TEXT PASSAGE:
++++++

Saved by the Bell: The New Class is an American teen sitcom television series, and spinoff from Saved by the Bell. The New Class premiered on September 11, 1993. The series ran for seven seasons on NBC as a part of the network's TNBC Saturday morning line-up, airing its final episode on January 8, 2000. It was the fourth and, at seven seasons, the longest-running incarnation of the franchise.

The show had the same concept as the original series but featured a new group of students now roaming the halls of the fictional Bayside High School. Mr. Belding, played by Dennis Haskins, remained as the school's principal. Many of the stories were recycled plots of its parent series. The first-season cast included Robert Sutherland Telfer, Jonathan Angel, Isaac Lidsky, Natalia Cigliuti, Bianca Lawson, and Bonnie Russavage. Unlike the original series, which featured very few major cast changes throughout its run, The New Class regularly changed its core cast with Mr. Belding and Screech (from season 2 onward) being the only consistent characters.

Episodes

Cast and characters

Overview

Main

 Robert Sutherland Telfer as Scott Erikson (season 1) – Scott is the school's schemer in the mold of his predecessor, Zack Morris. He is also a transfer student from rival Valley High School. As Zack had done in the original series, Scott broke the "fourth wall" by addressing the audience. Early episodes featured Scott vying for the affection of Lindsay, the girlfriend of the school's jock, "Tommy D" in a manner very similar to the original series' early rivalry between Zack and Slater for the affections of Kelly.

++++++

STORED DATA:
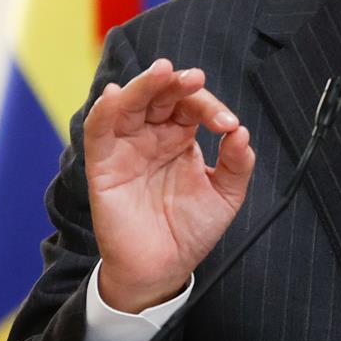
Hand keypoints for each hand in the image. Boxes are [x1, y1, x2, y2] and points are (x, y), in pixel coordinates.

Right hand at [85, 58, 254, 312]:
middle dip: (175, 82)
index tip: (227, 126)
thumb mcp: (225, 196)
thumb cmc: (189, 231)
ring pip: (128, 103)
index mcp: (180, 136)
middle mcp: (152, 135)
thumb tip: (242, 133)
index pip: (191, 105)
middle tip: (194, 78)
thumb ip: (237, 164)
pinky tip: (113, 96)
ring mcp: (126, 146)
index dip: (210, 107)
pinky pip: (98, 131)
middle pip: (159, 94)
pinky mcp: (104, 164)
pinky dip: (103, 110)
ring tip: (161, 72)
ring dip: (142, 85)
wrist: (162, 269)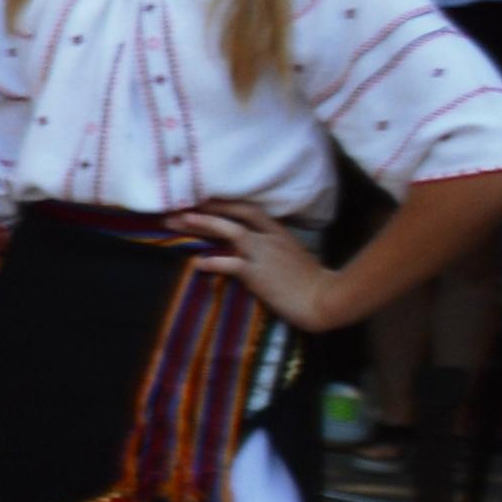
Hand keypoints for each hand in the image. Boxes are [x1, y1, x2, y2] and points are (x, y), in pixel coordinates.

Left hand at [175, 198, 345, 329]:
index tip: (200, 201)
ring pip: (231, 231)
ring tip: (179, 221)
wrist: (324, 300)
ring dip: (203, 225)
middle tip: (177, 208)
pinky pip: (232, 265)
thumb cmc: (310, 282)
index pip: (248, 209)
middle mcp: (270, 238)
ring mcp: (265, 255)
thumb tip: (246, 246)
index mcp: (278, 232)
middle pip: (235, 215)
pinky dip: (213, 262)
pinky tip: (196, 264)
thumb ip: (272, 246)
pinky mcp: (259, 275)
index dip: (223, 203)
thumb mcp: (291, 255)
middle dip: (206, 209)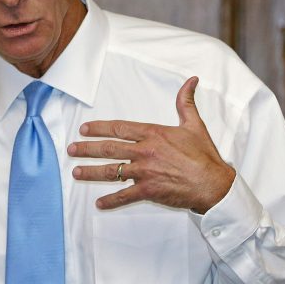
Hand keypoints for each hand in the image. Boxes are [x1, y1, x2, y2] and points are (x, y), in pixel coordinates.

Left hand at [68, 76, 234, 213]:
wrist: (214, 184)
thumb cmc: (204, 155)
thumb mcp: (194, 124)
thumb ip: (185, 102)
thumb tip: (191, 80)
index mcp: (153, 134)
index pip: (119, 128)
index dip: (99, 128)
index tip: (84, 129)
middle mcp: (145, 151)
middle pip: (109, 148)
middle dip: (86, 149)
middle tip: (71, 149)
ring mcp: (145, 172)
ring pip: (111, 171)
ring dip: (91, 172)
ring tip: (76, 172)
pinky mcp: (149, 191)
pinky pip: (124, 196)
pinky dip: (110, 200)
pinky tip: (99, 203)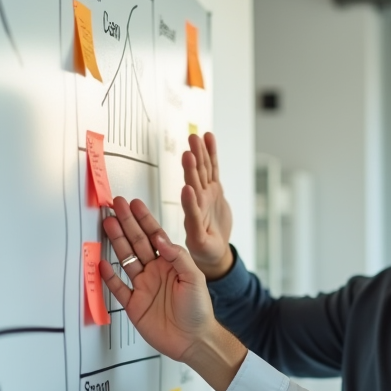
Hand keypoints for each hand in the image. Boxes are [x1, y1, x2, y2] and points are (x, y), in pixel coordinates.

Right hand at [100, 197, 218, 362]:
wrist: (194, 340)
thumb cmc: (199, 310)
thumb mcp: (194, 278)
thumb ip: (178, 257)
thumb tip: (160, 237)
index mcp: (171, 264)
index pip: (155, 236)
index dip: (144, 219)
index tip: (134, 204)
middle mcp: (155, 272)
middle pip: (137, 243)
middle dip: (126, 223)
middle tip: (115, 206)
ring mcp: (143, 288)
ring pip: (126, 260)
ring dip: (117, 242)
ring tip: (107, 224)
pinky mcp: (134, 305)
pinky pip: (118, 288)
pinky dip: (109, 276)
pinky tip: (102, 263)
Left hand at [181, 131, 234, 279]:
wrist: (213, 249)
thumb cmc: (204, 251)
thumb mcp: (198, 251)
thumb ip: (191, 243)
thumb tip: (177, 240)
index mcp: (193, 219)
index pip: (190, 207)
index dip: (190, 199)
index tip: (188, 188)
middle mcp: (198, 202)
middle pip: (195, 181)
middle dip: (193, 165)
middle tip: (190, 148)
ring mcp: (206, 193)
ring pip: (203, 170)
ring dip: (201, 153)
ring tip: (198, 138)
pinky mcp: (214, 189)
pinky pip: (213, 168)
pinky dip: (212, 153)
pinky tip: (209, 138)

++++++

REQUIRED TASKS:
A – For each statement, say yes or no according to the Saved by the Bell: The New Class article, and quote the words that decide it.
(i) The series premiered in September 1993.
(ii) Screech appeared as a consistent character from the first season.
(iii) Scott Erikson came to Bayside from Valley High School.
B – Using the Saved by the Bell: The New Class article, answer each question.
(i) On what date did the final episode air?
(ii) Who played Mr. Belding?
(iii) In early episodes, whose affection did Scott try to win?
C – Write the next part of the Saved by the Bell: The New Class article, starting right after its final sentence.
The rows that come after the Saved by the Bell: The New Class article are separate material.

TASK RESULTS:
A –
(i) Yes: "The New Class premiered on September 11, 1993."
(ii) No: "Mr. Belding and Screech (from season 2 onward) being the only consistent characters"
(iii) Yes: "He is also a transfer student from rival Valley High School."

B –
(i) January 8, 2000
(ii) Dennis Haskins
(iii) Lindsay's

C –
 Isaac Lidsky as Barton "Weasel" Wyzell (season 1) – Weasel is the nerdiest kid in school, and tends to be the successor of the original series' Screech. Weasel befriends Scott from the start and even tags along when Scott devises many of his schemes. He and Lindsay have been best friends since preschool and he has a huge crush on Megan, and much like Screech's crush on Lisa in the original series, Weasel's feelings are not reciprocated.
 Jonathan Angel as Tommy "D" De Luca (seasons 1–3) – Tommy is the jock of the gang, similar to the original series' A.C. Slater. He is the star quarterback for Bayside High's football team, and is the mechanic that fixes Mr. Belding's car in some episodes. He and Lindsay are a stable couple despite Lindsay being involved in every school organization and Tommy's macho behavior towards Scott.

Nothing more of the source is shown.